Из-за редких, выдохшихся туч выглянуло солнце. Оно крепко припекало, и над асфальтом появился теплый голубоватый пар. Наверное, очень приятно ходить босиком по теплому асфальту, от которого идет пар. Наволочный парашют по-прежнему тащился за моим маленьким спутником.
— Что думаешь делать? — Я кивнул на парашют.

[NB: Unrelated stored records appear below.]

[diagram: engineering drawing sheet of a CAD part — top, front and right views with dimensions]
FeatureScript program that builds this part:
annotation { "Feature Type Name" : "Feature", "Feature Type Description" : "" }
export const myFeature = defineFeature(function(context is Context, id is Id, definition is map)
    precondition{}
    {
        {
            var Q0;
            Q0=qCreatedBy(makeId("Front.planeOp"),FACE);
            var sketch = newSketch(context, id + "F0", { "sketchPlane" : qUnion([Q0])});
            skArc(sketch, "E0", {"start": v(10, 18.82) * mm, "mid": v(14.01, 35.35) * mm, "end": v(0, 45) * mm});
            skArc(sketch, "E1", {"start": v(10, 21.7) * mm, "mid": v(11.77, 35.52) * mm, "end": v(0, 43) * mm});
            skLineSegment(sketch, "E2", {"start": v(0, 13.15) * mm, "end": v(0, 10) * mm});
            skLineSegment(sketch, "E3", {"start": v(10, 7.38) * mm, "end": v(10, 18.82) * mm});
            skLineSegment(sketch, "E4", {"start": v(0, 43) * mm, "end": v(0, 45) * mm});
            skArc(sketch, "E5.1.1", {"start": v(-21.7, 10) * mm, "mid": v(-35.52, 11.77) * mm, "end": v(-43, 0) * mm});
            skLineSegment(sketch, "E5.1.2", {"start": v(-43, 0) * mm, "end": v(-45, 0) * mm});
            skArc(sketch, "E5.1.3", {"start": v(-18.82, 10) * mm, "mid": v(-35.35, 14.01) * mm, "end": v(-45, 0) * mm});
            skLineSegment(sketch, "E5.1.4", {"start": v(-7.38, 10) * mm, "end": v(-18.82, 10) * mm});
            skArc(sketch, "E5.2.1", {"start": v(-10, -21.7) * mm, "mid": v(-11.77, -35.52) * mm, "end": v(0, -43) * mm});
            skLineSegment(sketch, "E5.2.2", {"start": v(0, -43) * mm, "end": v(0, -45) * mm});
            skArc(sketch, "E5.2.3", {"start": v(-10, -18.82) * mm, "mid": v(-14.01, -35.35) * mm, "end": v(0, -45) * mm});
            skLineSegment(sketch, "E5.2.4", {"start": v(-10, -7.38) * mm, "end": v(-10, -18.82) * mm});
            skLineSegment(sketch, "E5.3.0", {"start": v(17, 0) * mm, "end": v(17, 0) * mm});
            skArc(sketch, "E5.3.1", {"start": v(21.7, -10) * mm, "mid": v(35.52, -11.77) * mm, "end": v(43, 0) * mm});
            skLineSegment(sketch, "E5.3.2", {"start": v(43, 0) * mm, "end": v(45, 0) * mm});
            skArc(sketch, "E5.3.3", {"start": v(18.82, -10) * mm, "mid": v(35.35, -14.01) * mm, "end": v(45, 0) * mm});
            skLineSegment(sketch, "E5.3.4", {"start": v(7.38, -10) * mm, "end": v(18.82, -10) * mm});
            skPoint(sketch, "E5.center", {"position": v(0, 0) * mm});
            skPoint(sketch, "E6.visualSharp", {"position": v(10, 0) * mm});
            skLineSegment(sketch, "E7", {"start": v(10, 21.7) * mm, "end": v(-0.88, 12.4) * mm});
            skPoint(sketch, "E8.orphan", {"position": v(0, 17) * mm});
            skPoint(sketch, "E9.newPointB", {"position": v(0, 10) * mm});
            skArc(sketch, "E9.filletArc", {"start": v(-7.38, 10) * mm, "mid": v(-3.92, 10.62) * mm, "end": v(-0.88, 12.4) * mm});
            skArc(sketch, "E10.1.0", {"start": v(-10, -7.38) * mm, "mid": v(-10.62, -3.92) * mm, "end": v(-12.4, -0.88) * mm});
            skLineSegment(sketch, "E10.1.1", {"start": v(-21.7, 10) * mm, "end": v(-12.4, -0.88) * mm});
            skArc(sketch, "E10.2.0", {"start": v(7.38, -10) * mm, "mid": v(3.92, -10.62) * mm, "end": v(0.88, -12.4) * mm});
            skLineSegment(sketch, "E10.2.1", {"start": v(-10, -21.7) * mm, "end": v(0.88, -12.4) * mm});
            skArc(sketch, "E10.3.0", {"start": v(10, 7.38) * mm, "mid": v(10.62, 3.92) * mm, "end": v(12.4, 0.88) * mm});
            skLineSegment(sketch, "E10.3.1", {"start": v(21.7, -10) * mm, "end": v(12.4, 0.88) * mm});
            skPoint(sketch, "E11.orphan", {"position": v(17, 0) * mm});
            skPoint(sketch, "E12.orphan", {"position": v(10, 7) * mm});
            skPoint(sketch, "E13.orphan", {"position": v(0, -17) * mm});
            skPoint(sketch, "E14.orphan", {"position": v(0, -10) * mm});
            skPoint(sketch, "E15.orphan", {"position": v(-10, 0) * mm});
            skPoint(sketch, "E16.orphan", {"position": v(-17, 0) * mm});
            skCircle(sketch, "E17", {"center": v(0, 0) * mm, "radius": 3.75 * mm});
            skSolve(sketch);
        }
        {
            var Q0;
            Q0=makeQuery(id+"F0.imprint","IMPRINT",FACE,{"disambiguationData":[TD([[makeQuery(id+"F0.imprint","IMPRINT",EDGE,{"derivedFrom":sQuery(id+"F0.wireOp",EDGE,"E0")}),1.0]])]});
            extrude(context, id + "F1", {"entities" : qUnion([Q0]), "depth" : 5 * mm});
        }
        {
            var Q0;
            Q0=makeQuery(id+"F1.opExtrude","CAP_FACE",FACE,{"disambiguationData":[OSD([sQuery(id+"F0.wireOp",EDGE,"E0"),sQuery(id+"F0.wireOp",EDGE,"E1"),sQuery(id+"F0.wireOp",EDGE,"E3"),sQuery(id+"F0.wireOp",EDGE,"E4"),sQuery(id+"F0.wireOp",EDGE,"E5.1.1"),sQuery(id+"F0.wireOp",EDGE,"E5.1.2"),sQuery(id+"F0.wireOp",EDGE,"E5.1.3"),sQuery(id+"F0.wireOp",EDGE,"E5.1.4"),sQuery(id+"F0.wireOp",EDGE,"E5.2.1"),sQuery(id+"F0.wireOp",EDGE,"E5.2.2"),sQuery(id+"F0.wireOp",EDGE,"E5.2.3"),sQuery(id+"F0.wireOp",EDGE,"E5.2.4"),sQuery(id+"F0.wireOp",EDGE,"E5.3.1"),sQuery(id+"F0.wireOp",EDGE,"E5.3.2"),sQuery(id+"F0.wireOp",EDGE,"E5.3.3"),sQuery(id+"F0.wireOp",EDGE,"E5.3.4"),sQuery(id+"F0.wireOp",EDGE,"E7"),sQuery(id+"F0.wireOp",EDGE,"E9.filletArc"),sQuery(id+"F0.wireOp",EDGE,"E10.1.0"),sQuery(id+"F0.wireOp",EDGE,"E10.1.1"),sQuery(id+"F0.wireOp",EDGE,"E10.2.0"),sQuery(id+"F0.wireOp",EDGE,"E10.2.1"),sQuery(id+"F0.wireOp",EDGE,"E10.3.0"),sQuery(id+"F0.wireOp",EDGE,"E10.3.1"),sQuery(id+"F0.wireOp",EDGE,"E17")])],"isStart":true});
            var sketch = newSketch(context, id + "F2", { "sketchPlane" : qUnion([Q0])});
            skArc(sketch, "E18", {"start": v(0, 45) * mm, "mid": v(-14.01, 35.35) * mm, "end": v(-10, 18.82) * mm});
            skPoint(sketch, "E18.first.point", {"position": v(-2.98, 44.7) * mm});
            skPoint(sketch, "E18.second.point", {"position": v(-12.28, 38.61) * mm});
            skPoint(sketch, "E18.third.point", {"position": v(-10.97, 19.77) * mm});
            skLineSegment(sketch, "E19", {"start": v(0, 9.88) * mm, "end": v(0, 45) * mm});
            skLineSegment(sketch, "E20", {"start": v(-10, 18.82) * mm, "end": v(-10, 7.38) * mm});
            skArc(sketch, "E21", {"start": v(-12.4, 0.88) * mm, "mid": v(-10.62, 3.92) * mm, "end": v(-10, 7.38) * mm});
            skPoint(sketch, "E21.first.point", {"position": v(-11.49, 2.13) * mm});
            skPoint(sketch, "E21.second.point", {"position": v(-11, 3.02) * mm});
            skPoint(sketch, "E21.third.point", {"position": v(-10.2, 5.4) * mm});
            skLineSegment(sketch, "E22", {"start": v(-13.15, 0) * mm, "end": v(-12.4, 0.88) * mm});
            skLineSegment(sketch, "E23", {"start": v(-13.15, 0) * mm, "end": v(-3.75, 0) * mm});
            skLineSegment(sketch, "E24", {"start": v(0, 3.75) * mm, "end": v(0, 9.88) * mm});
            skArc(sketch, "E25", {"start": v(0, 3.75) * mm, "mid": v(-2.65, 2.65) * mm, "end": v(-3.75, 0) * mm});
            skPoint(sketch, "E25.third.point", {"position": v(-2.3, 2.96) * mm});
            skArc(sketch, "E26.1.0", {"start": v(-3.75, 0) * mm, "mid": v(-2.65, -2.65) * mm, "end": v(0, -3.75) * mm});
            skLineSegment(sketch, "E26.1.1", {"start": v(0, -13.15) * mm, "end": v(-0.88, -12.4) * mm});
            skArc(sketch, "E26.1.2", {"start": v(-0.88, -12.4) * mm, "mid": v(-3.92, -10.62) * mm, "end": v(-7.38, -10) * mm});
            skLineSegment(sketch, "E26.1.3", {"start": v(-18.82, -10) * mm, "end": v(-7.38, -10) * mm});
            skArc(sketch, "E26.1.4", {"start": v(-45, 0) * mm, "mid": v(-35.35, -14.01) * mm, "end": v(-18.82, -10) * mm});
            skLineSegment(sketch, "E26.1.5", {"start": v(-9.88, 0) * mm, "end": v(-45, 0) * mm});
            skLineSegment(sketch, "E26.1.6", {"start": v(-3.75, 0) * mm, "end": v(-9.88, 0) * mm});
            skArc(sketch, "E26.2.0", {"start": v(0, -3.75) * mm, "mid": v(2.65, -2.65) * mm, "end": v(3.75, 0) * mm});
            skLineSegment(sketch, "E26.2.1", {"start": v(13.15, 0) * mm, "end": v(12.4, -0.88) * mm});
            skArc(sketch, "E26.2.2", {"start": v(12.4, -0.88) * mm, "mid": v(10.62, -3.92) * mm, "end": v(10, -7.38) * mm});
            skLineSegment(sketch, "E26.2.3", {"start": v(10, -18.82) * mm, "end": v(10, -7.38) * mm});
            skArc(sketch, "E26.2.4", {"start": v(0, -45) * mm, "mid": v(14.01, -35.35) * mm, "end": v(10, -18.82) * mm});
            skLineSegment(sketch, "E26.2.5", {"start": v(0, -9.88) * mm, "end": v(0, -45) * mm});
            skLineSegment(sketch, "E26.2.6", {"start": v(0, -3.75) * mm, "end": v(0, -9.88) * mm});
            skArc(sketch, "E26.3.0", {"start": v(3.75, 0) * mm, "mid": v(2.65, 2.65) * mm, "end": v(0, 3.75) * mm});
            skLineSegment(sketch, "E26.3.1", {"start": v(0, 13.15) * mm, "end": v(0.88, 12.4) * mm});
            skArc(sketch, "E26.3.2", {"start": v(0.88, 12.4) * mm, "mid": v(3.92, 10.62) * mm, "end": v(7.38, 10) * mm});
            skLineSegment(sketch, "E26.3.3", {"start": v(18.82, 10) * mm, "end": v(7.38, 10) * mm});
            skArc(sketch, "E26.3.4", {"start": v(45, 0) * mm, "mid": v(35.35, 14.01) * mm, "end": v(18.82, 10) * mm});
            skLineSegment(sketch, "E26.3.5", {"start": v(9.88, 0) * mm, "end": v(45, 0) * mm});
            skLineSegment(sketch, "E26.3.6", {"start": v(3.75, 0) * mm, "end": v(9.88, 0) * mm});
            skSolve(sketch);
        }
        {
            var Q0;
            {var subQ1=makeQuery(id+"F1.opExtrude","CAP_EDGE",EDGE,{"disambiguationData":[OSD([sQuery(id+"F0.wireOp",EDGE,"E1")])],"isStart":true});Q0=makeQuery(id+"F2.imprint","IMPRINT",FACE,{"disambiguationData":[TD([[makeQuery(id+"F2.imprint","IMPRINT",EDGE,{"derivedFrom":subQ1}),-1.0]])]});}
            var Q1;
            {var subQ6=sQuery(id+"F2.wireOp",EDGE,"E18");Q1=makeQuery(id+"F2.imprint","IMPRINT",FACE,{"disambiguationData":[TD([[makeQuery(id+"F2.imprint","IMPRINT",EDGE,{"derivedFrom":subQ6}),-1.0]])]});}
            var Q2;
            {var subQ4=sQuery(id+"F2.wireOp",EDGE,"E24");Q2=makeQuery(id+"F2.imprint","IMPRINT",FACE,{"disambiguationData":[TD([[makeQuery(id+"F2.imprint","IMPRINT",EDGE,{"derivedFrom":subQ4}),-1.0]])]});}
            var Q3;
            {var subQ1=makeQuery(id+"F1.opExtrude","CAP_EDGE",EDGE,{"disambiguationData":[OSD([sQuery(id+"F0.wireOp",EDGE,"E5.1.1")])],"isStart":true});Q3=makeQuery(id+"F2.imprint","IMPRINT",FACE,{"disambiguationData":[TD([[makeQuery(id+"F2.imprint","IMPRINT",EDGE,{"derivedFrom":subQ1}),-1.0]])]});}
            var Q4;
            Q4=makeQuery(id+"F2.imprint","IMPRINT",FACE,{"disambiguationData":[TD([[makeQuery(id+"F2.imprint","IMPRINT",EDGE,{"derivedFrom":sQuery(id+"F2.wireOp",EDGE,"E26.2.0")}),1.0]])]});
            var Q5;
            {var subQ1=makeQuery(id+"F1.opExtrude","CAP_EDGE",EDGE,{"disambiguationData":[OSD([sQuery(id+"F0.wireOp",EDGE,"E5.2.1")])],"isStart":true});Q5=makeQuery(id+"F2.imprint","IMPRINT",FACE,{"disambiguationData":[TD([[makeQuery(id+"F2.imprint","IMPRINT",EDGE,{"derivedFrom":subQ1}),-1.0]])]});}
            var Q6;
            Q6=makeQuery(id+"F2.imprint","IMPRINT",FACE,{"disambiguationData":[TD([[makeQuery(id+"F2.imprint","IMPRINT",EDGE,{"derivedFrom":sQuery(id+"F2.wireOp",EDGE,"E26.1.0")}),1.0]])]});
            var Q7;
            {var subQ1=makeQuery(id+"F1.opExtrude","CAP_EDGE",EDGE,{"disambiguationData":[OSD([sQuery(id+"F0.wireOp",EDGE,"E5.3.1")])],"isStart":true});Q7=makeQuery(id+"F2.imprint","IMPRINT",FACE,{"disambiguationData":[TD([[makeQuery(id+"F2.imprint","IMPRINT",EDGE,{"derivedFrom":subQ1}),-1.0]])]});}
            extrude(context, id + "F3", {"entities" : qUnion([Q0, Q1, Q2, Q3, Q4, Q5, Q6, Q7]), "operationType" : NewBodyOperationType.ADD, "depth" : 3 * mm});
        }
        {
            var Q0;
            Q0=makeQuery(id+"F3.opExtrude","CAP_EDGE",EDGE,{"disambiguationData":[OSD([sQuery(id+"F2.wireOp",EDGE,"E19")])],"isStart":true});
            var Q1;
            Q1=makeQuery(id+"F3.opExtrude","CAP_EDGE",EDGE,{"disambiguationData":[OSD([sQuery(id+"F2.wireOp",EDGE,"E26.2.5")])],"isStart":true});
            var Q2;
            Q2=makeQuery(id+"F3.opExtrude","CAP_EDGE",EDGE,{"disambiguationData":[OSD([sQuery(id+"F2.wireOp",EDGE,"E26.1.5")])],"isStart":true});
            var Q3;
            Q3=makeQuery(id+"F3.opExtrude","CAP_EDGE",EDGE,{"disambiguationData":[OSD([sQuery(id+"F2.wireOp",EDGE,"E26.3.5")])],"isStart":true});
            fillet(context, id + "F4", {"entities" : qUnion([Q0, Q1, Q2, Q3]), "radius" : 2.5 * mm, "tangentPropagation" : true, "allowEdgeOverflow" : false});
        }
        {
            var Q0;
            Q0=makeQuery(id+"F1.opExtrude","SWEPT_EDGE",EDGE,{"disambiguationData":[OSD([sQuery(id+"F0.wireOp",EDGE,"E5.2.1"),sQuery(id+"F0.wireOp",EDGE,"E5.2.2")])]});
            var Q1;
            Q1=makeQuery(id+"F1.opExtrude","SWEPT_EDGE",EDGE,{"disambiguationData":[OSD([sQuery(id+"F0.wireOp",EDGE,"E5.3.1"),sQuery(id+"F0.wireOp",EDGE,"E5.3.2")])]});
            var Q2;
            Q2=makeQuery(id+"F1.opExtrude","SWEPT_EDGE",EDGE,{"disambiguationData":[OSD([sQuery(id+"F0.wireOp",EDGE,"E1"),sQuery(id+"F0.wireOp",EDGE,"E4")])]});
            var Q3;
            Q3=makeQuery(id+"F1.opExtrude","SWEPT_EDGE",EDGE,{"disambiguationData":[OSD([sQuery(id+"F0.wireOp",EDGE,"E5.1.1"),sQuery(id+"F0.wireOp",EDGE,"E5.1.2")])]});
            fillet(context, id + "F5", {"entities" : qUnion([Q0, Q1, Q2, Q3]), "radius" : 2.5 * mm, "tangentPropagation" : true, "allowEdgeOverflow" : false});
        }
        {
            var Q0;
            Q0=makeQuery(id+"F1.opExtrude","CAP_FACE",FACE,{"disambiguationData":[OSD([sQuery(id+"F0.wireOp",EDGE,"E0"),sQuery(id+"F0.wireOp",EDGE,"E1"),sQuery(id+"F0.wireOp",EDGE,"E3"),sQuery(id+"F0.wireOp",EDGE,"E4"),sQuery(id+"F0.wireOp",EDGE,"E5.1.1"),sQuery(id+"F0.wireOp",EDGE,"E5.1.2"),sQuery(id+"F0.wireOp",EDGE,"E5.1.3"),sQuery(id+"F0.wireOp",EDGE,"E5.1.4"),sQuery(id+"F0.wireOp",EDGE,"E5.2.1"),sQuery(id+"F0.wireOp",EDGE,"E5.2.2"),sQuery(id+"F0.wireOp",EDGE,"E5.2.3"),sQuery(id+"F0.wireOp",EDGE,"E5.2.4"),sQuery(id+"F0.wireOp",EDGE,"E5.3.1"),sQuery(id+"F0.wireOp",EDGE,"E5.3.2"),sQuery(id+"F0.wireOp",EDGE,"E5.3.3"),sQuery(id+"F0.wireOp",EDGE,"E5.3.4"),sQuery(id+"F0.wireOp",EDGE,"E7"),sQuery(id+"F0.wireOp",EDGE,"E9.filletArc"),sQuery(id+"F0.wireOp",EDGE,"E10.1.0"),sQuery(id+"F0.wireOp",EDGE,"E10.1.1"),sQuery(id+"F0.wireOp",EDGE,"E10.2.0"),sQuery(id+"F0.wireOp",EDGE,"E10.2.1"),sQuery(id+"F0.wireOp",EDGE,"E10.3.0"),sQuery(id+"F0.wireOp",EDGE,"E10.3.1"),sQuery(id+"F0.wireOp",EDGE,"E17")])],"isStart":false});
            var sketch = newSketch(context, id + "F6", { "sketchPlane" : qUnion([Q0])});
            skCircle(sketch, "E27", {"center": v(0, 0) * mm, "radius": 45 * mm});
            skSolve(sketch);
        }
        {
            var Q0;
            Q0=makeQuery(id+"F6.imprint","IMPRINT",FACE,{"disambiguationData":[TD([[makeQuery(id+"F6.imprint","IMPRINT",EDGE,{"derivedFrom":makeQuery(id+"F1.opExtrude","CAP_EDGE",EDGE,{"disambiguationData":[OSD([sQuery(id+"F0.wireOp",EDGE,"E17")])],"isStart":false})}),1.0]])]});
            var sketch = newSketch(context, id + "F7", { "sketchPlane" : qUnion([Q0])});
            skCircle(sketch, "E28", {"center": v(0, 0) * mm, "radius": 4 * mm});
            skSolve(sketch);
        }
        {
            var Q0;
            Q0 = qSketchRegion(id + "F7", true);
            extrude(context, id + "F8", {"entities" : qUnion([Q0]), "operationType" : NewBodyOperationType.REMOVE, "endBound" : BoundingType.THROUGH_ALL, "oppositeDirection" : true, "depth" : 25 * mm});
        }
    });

— Еще прыгну... Только он не действует без неба.
— А где начинается небо?
Он ничего не ответил. Задрал голову и посмотрел ввысь. Небо было глубоким и синим. Оно струилось, и обрывки туч плыли быстро, как по течению. Мальчик проводил глазами тучи, и его взгляд скользнул по макушкам высоких сосен, по конькам крыш. Взгляд опускался все ниже, ниже и останавливался на маленьком парашюте.
Мальчик наклонился и поднял с земли забрызганный грязью купол. Он скрутил его, и на асфальт потекли мутные струйки воды. Он выжимал парашют, как выжимают рубаху или трусы. Потом перебросил его через плечо. Этот жест означал, что не все потеряно, что парашют, сделанный из наволочки, может еще пригодиться.
— Пока, — сказал он и быстро зашагал обратно.
У него был такой решительный вид, что я забеспокоился, не заберется ли он на высокую крышу и не сиганет ли вниз, чтобы еще раз испытать парашют, который действует только в небе?
— Постой! — крикнул я.
Он нехотя остановился.
— Ты куда?
Он уловил в моем голосе тревогу, но продолжал держать себя независимо:
— Некогда мне. Меня Игорек ждет.
— А прыгать не будешь... с крыши?
— Парашют мокрый.
Он почувствовал, что я боюсь. Ему не пришло в голову, что я боюсь за него. Он решил, что я просто боюсь. Сам по себе. Зрачки насмешливо сузились и заблестели сильней.
Я неожиданно почувствовал, где начинается небо. Не на гребне крыши и не в синих струях, по которым плывут облака. Оно берет начало совсем близко от земли — на первом этаже или на уровне плеча. Начинается в бесстрашном сердце и простирается до тучи или до звезд, смотря куда его поднимет сердце.
— Игорек ждет. Я пойду. Ладно?
Он нетерпеливо почесывал коленку и прижимал локтем сандалины.
Я кивнул головой. Он быстро зашагал по пятнистому, просыхающему асфальту, над которым дрожал голубоватый пар. Я молча пошел следом за ним, чтобы лучше запомнить, где начинается небо.